## ФРАГМЕНТ ТЕКСТА
┄┄┄┄┄┄┄┄┄┄
Стихотворение осталось ненапечатанным вплоть до 1932 года, когда оно появилось на страницах парижских «Современных записок» и вызвало глубоко сочувственный отклик В. Ходасевича: «…эта пьеса, воистину замечательная напряженностью чувства, мучительного и страшного, резкостью мысли и силою языка, несомненно принадлежит не только к числу лучших стихов Цветаевой, но и вообще к числу лучших стихов, написанных кем бы то ни было за последние годы»227, – писал он. На втором десятилетии русского рассеяния стихотворение Цветаевой помещалось его читателями в контекст того трагического мироощущения, которое развилось в эмиграции у русского культурного сообщества, осознавшего свою обреченность на изоляцию и от читателей-соотечественников, и от европейской интеллектуальной жизни. Появись «Роландов рог» в начале 1920‐х годов, он, возможно, и не вызвал бы такого сочувствия, а, напротив, навлек бы на себя упреки в непомерности авторского честолюбия и эгоцентризма. Когда стихотворение писалось, Цветаева все еще была «поэтом без сборников», да и бóльшая часть произведений, которые составили ее славу как одного из крупнейших русских поэтов, еще не была написана. Но, как и в случае со стихотворением «Моим стихам, написанным так рано…», цветаевское самосознание обгоняло перо и задавало планку дарованию. В «Ремесле» эта планка была взята.
┄┄┄┄┄┄┄┄┄┄
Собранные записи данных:
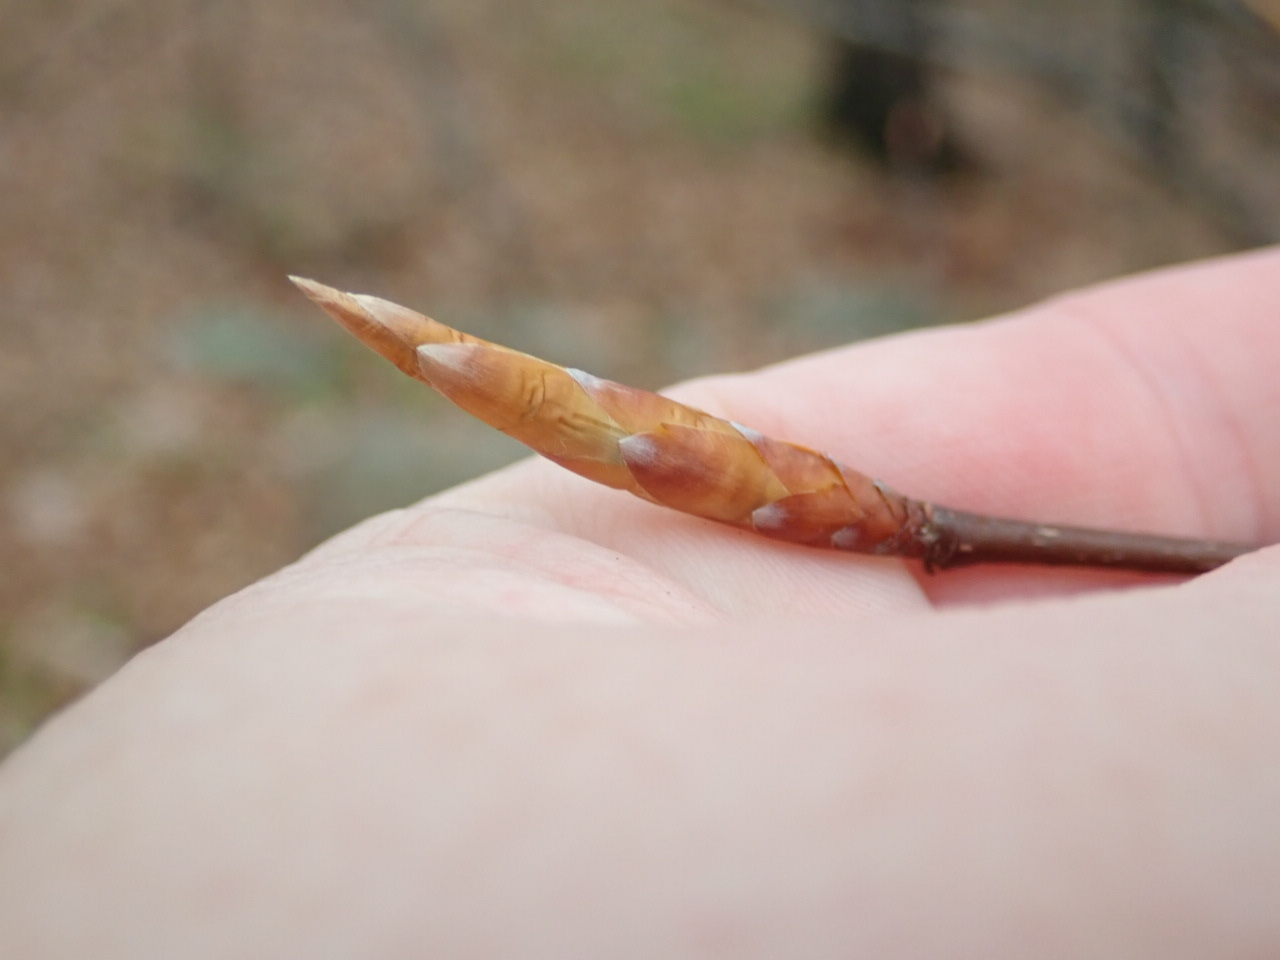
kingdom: Plantae
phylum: Tracheophyta
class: Magnoliopsida
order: Fagales
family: Fagaceae
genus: Fagus
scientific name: Fagus grandifolia
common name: American beech
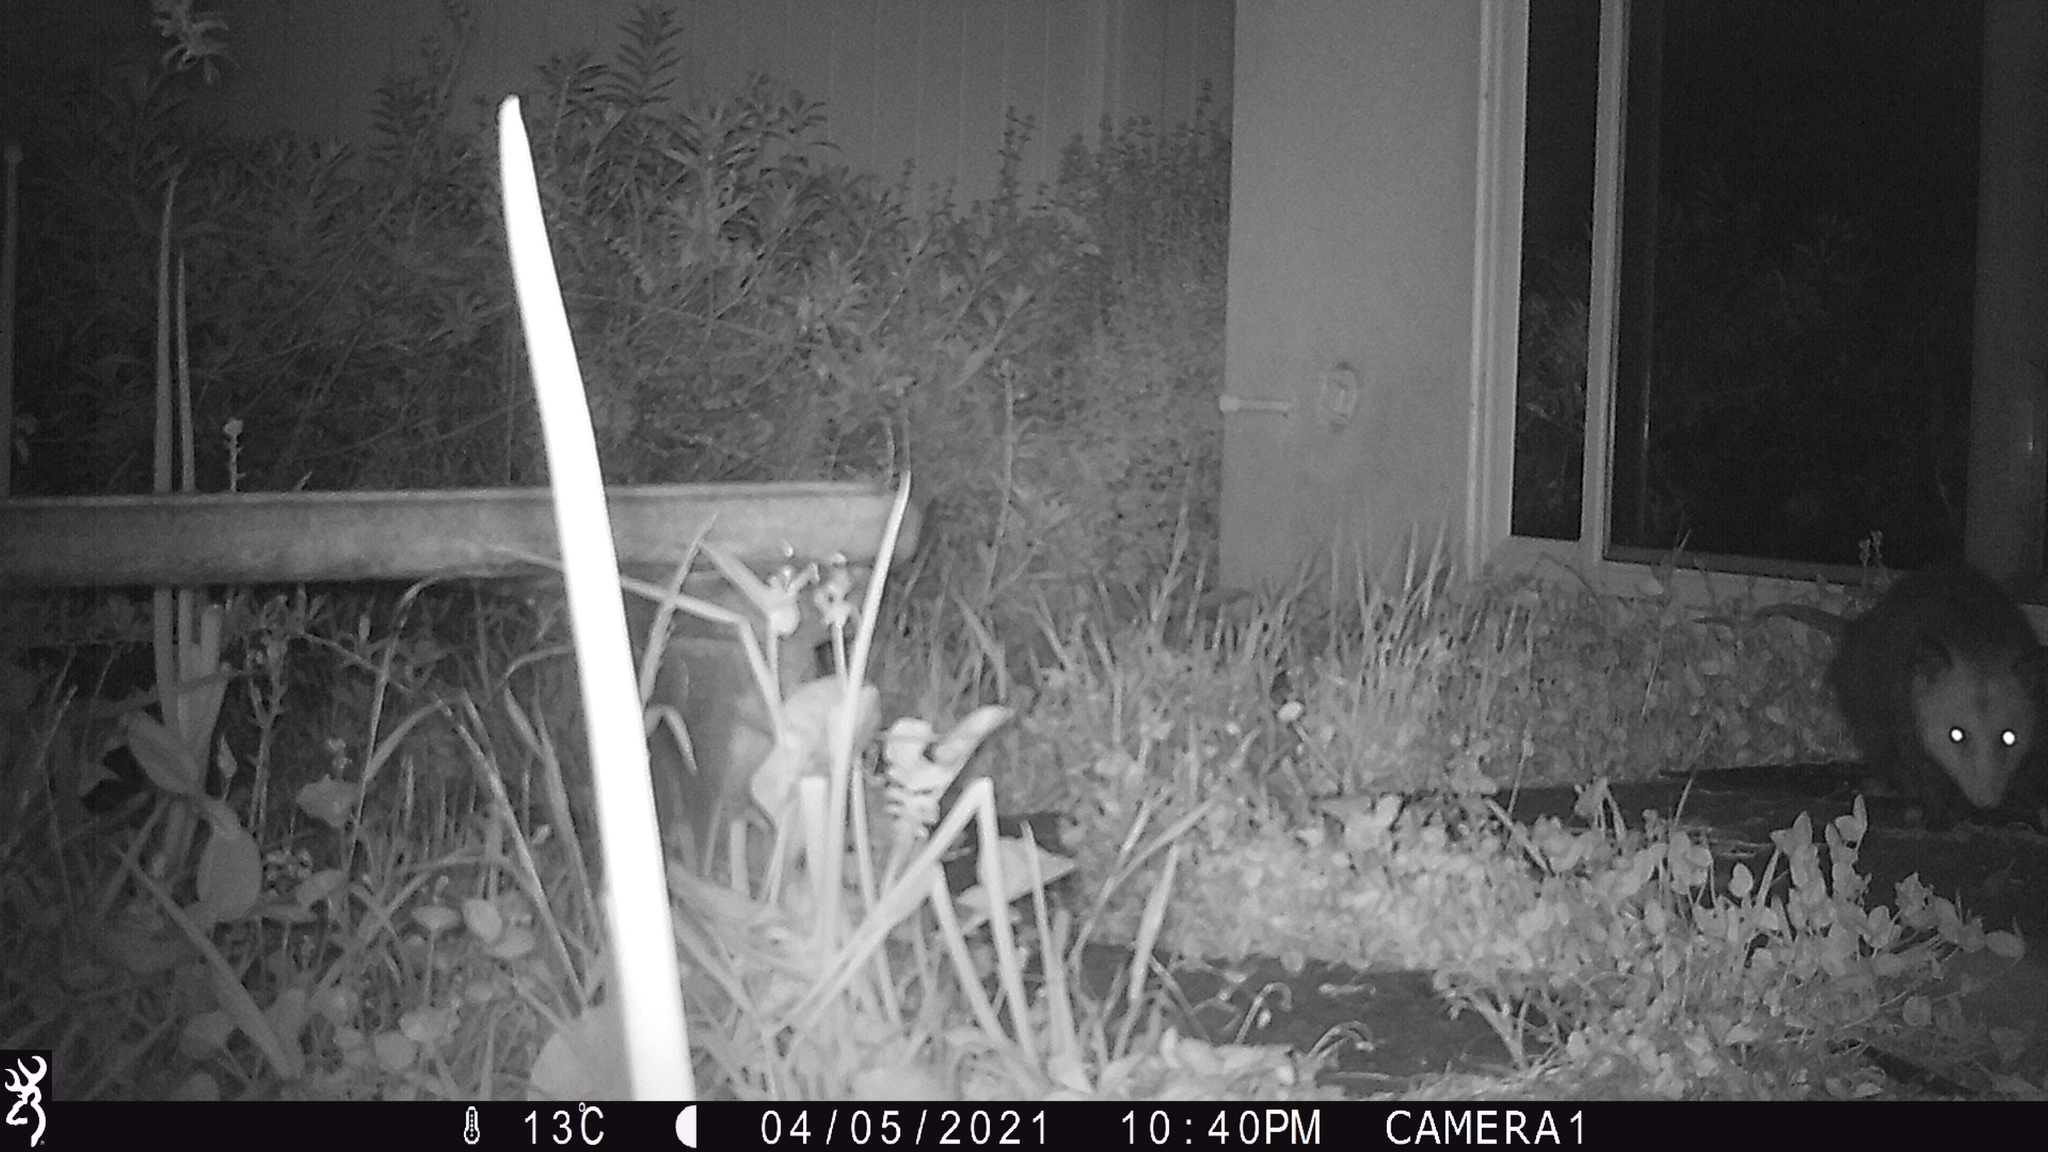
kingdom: Animalia
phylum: Chordata
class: Mammalia
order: Didelphimorphia
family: Didelphidae
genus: Didelphis
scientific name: Didelphis virginiana
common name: Virginia opossum
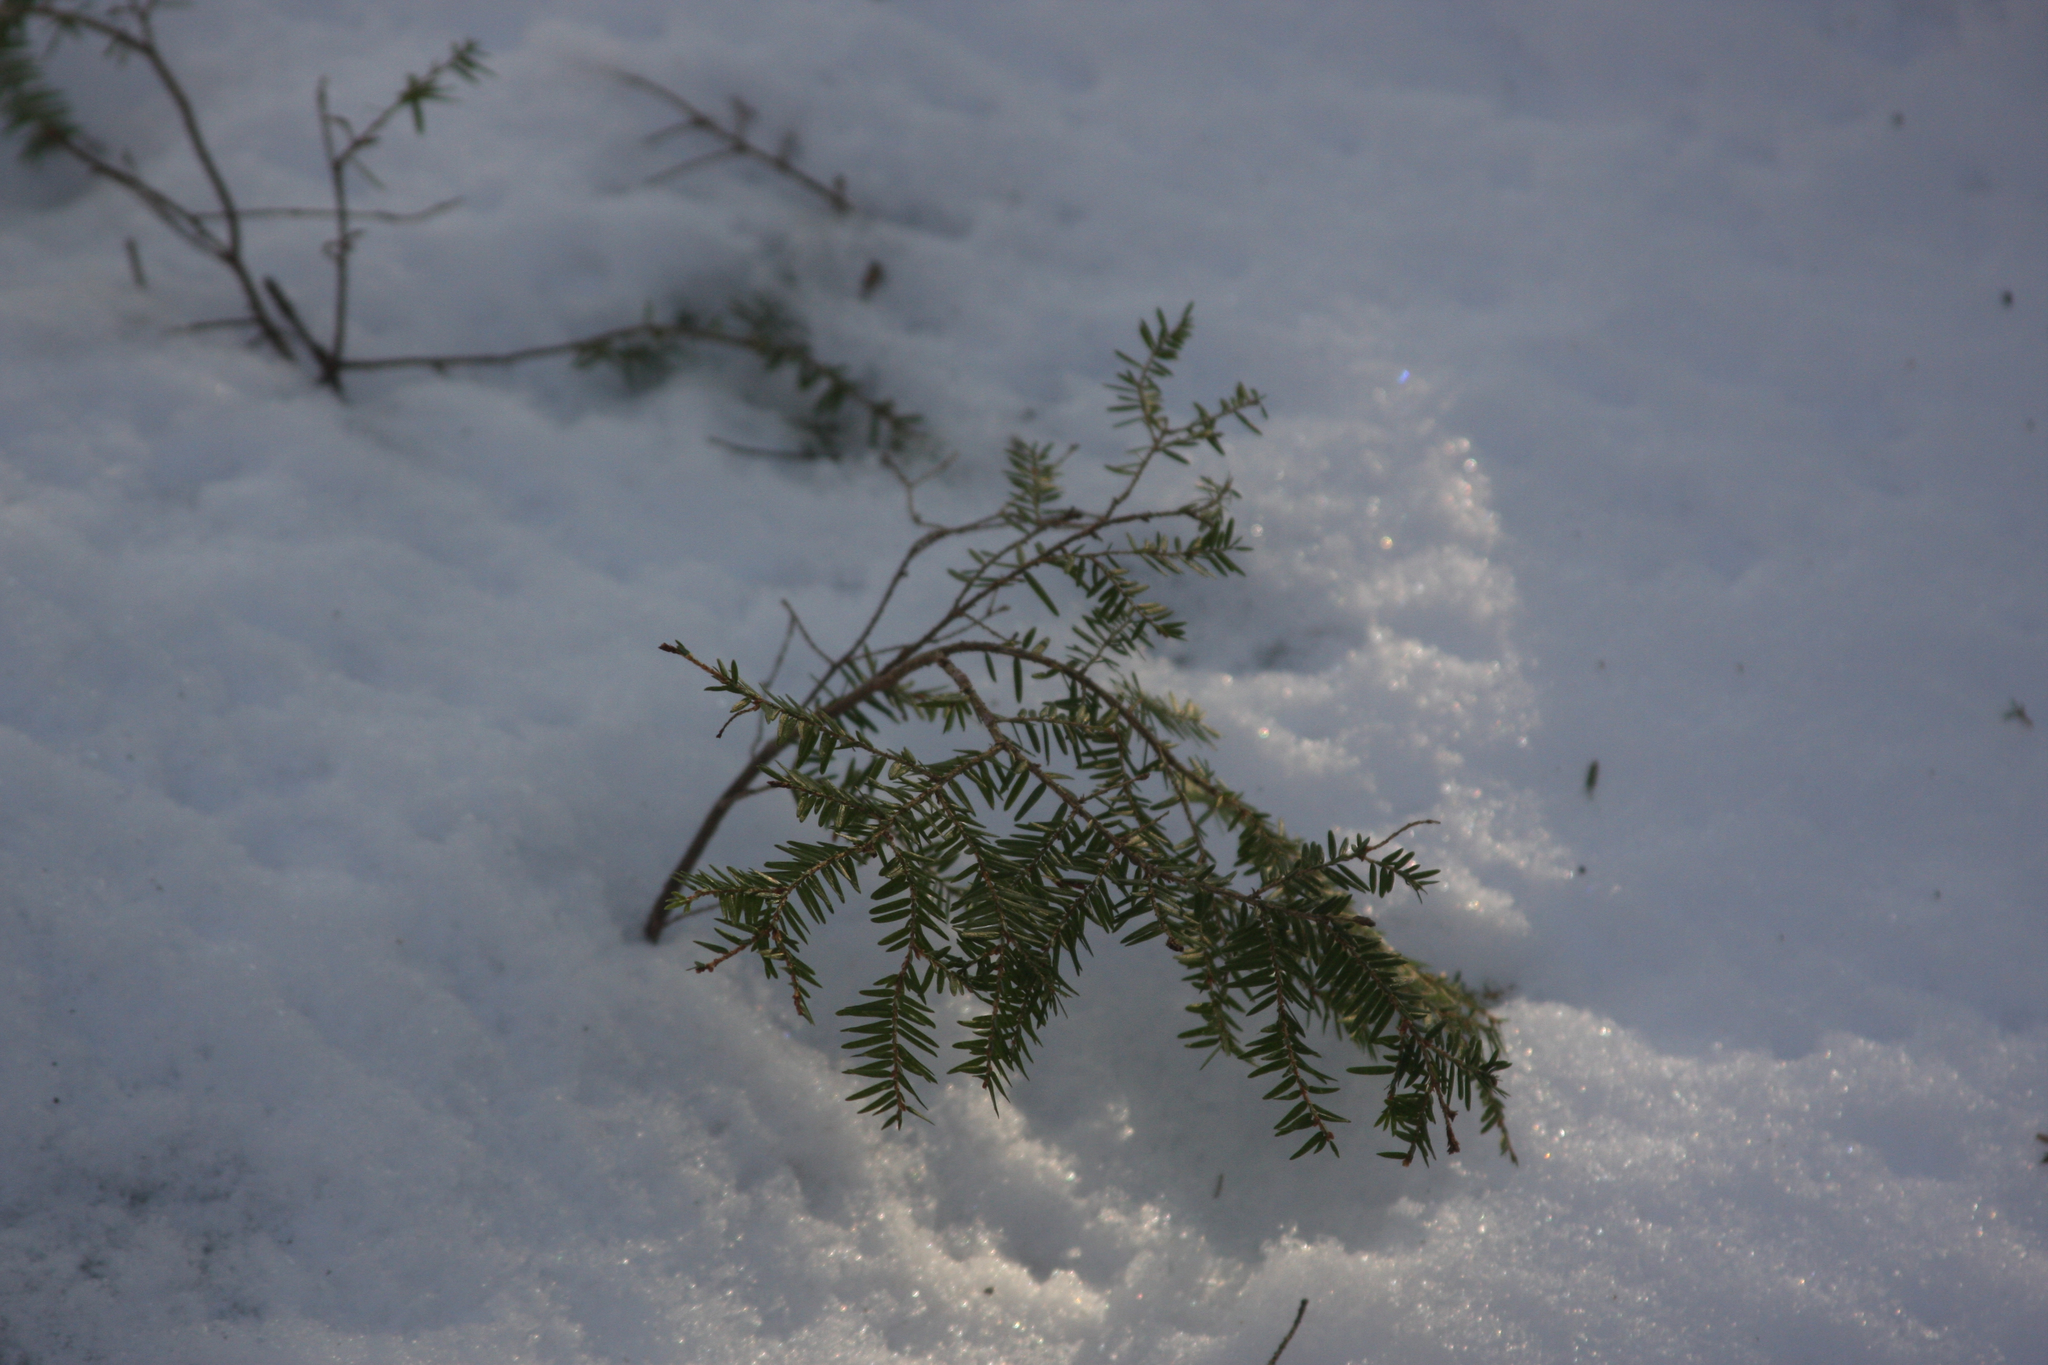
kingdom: Plantae
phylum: Tracheophyta
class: Pinopsida
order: Pinales
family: Pinaceae
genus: Tsuga
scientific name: Tsuga canadensis
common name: Eastern hemlock
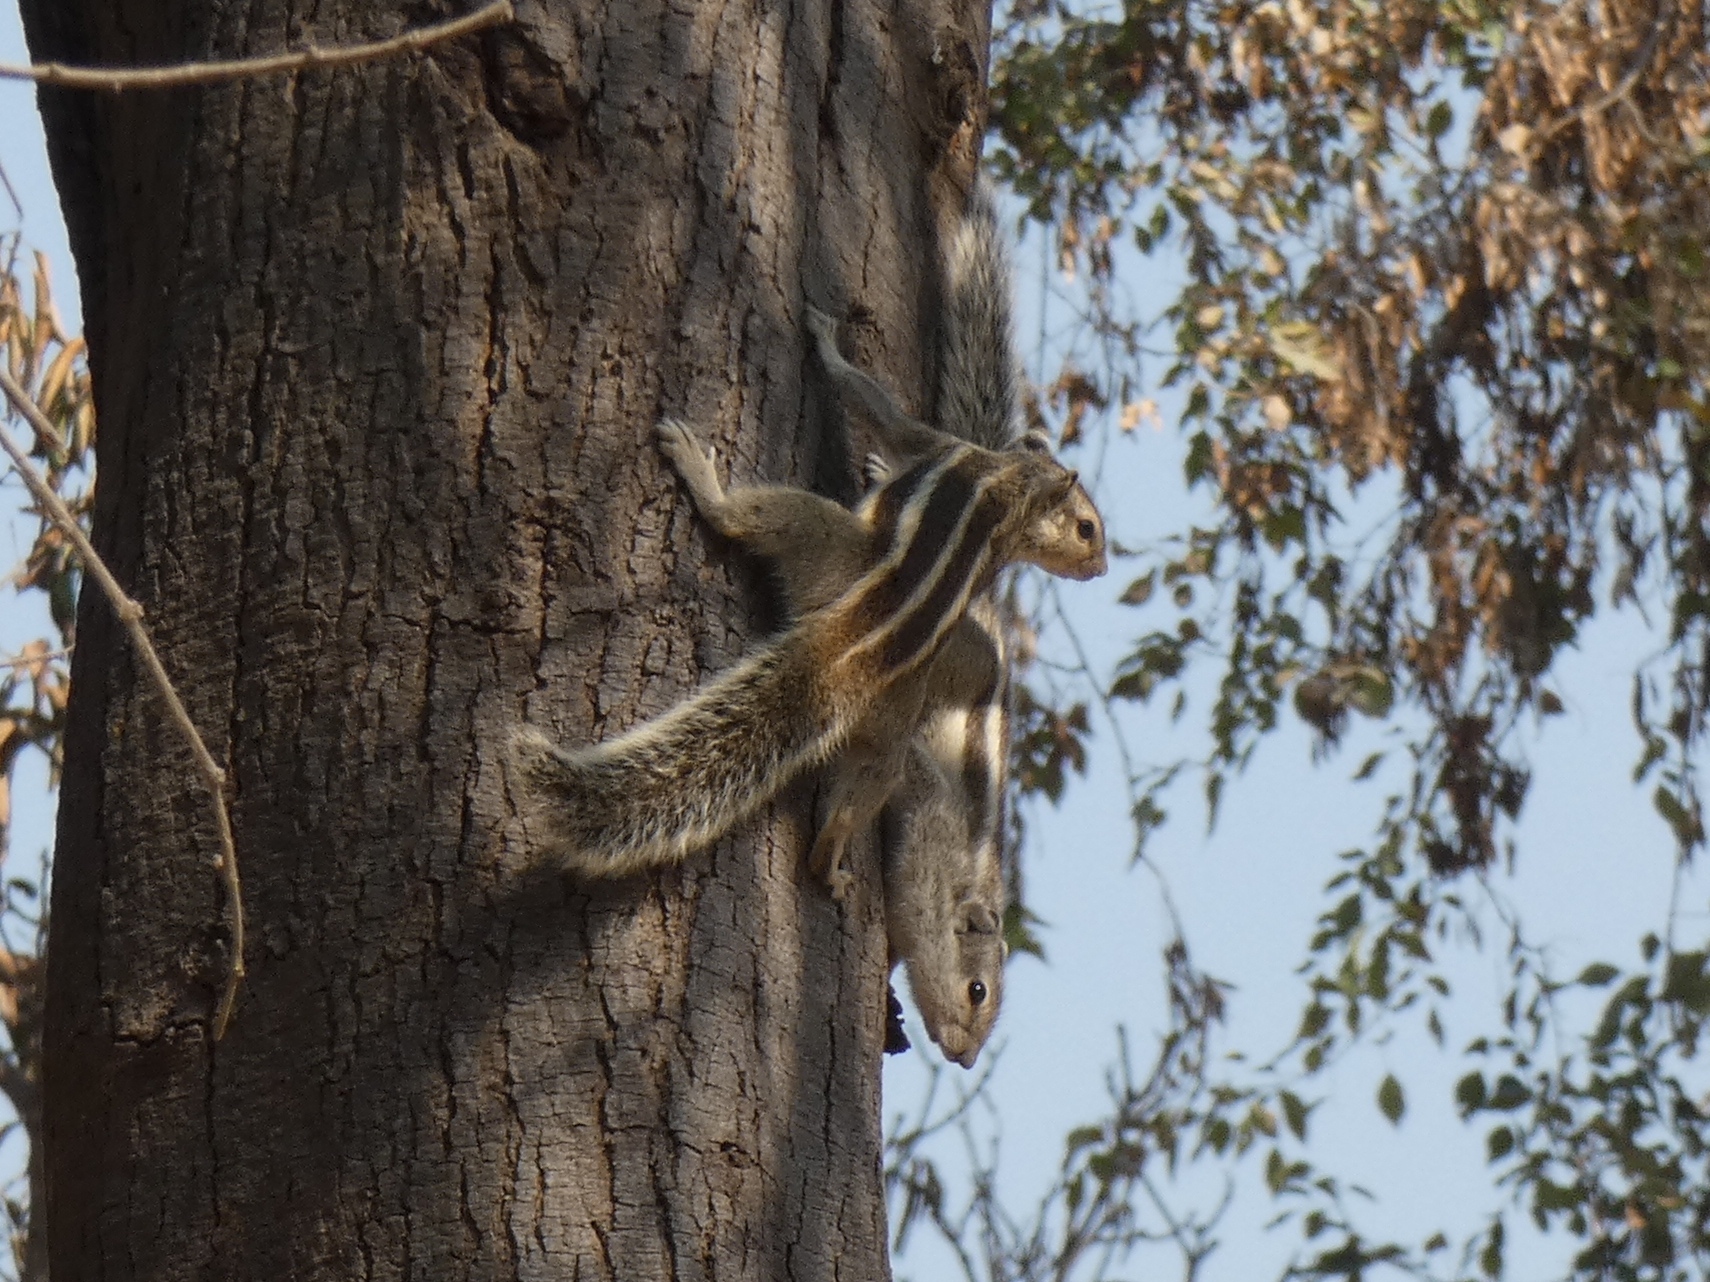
┄┄┄┄┄┄┄┄┄┄
## ЗАДАНИЕ 1
Определите, согласуются ли с фрагментом текста утверждения (а) «Стихотворение впервые напечатали в 1932 году в «Современных записках»», (б) «Когда стихотворение писалось, у Цветаевой уже выходили сборники» и (в) «Ходасевич откликнулся на стихотворение сдержанно». На каждое ответьте «да» или «нет» и приведите решающие слова фрагмента точной цитатой.
## ЗАДАНИЕ 2
Извлеките из всех записей о живых существах каждую строку, от царства до обиходного названия, дословно и в том же порядке. Изображения в ответ не включайте.

## ОТВЕТ 1
(а) Да: «Стихотворение осталось ненапечатанным вплоть до 1932 года, когда оно появилось на страницах парижских «Современных записок»».
(б) Нет: «Когда стихотворение писалось, Цветаева все еще была «поэтом без сборников»».
(в) Нет: «вызвало глубоко сочувственный отклик В. Ходасевича».

## ОТВЕТ 2
kingdom: Plantae
phylum: Tracheophyta
class: Magnoliopsida
order: Fagales
family: Fagaceae
genus: Fagus
scientific name: Fagus grandifolia
common name: American beech
kingdom: Animalia
phylum: Chordata
class: Mammalia
order: Didelphimorphia
family: Didelphidae
genus: Didelphis
scientific name: Didelphis virginiana
common name: Virginia opossum
kingdom: Plantae
phylum: Tracheophyta
class: Pinopsida
order: Pinales
family: Pinaceae
genus: Tsuga
scientific name: Tsuga canadensis
common name: Eastern hemlock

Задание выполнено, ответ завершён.